# any reason i shouldn't use galvanized chickenwire fencing for SCROG?



## sweetarded (Aug 16, 2011)

hey, new to scrog, i've pretty much only seen people using plastic fencing, but i couldn't think of any reason galvanized chickenwire wouldn't be fine (and it was way less expensive).
does anyone know if it has any negative effects? does it get too hot or do metal flakes come off of it or some random thing?

thanks!


----------



## CatfishBilly (Aug 17, 2011)

This is a guess, but i think that it all depends on the gauge of the fencing. If it is too small it can cut your stems. Not sure about the flaking tho. Lots of people use it. So it must not be all that bad.


----------



## RuchaYolanda (Aug 20, 2011)

Some people report rust...which gets on the plants. I'm using it though - ok so far and I'm 3 weeks away from harvest.

yo


----------



## doser (Aug 20, 2011)

I think there are better scrog screens. Why settle?


----------



## trickJames (Aug 21, 2011)

Galvanized metal is zinc coated. I don't know about in horticulture but they tell you not to use it when making BBQ grills.
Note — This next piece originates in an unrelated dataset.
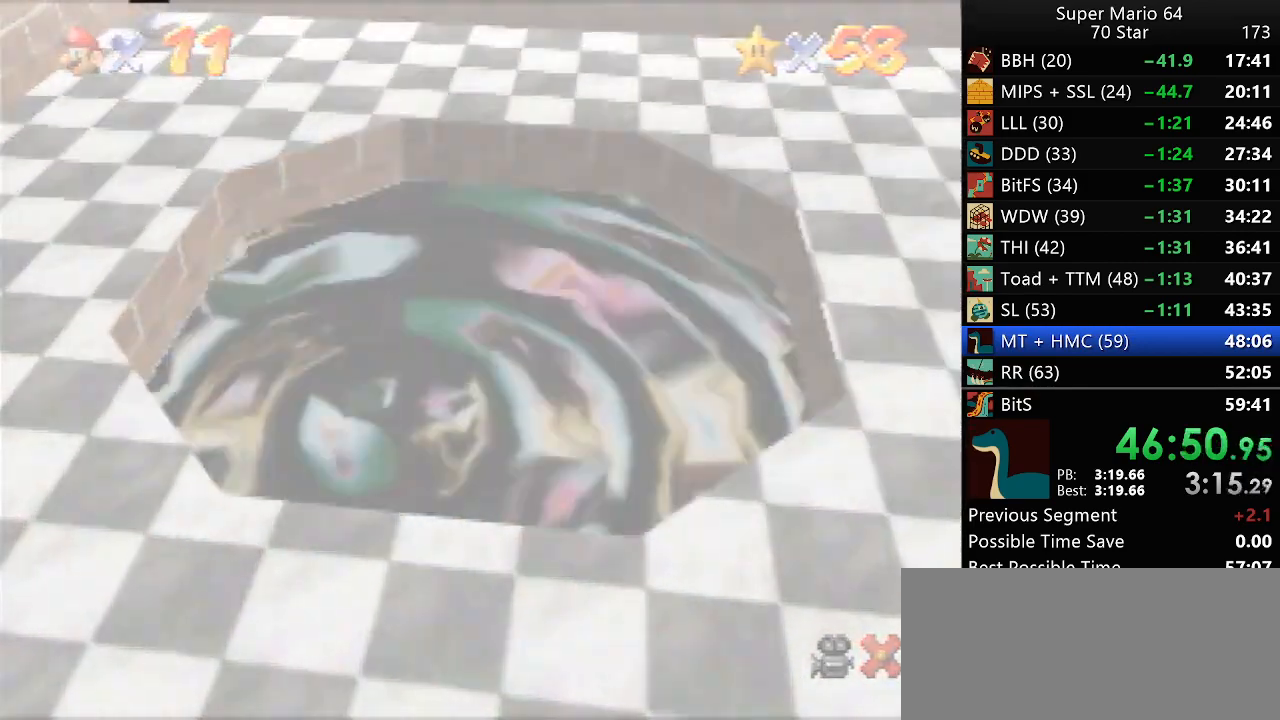
{"buttons": [], "left_stick": "center", "events": []}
Supposedly the zinc comes off and the vapor is bad.
Don't think it would hurt your plants though since the temp is nowhere near the temp in a BBQ.


----------



## cannawizard (Aug 21, 2011)

sweetarded said:


> hey, new to scrog, i've pretty much only seen people using plastic fencing, but i couldn't think of any reason galvanized chickenwire wouldn't be fine (and it was way less expensive).
> does anyone know if it has any negative effects? does it get too hot or do metal flakes come off of it or some random thing?
> 
> thanks!


*nothing wrong with galv chicken wire  good on savings too.


----------



## mccumcumber (Aug 21, 2011)

I used chickenwire last time. The problem comes at harvest time when you need to cut up the chicken wire to get to your plant


----------



## lowendfriend (Aug 22, 2011)

I used it a few different times with a DWC set up and had no problems. I used the galvanized cages from Lowes and they slid right down in the net pot lid.


----------



## woodsmantoker (Aug 22, 2011)

Depending on the galvanization process and where the product you are using was produced, different metals may have been added to the zinc coating. Lead and cadmium are two that jump out as potentially dangerous. In that many products are used in foliar applications and water qualities differ from garden to garden, the risk of corrosion is quite real. That which can be leached from this cheap metal can be extremely harmful if heated or burned... There I see a problem. Worth the risk? That is up to you...Coating the screen with another material such as rubberized plastic (spray/dip available at most hardware stores) not only helps with corrosion, but can also change the look and function of the screen by changing its color and adding rigidity. 

Woodsmantoker~


----------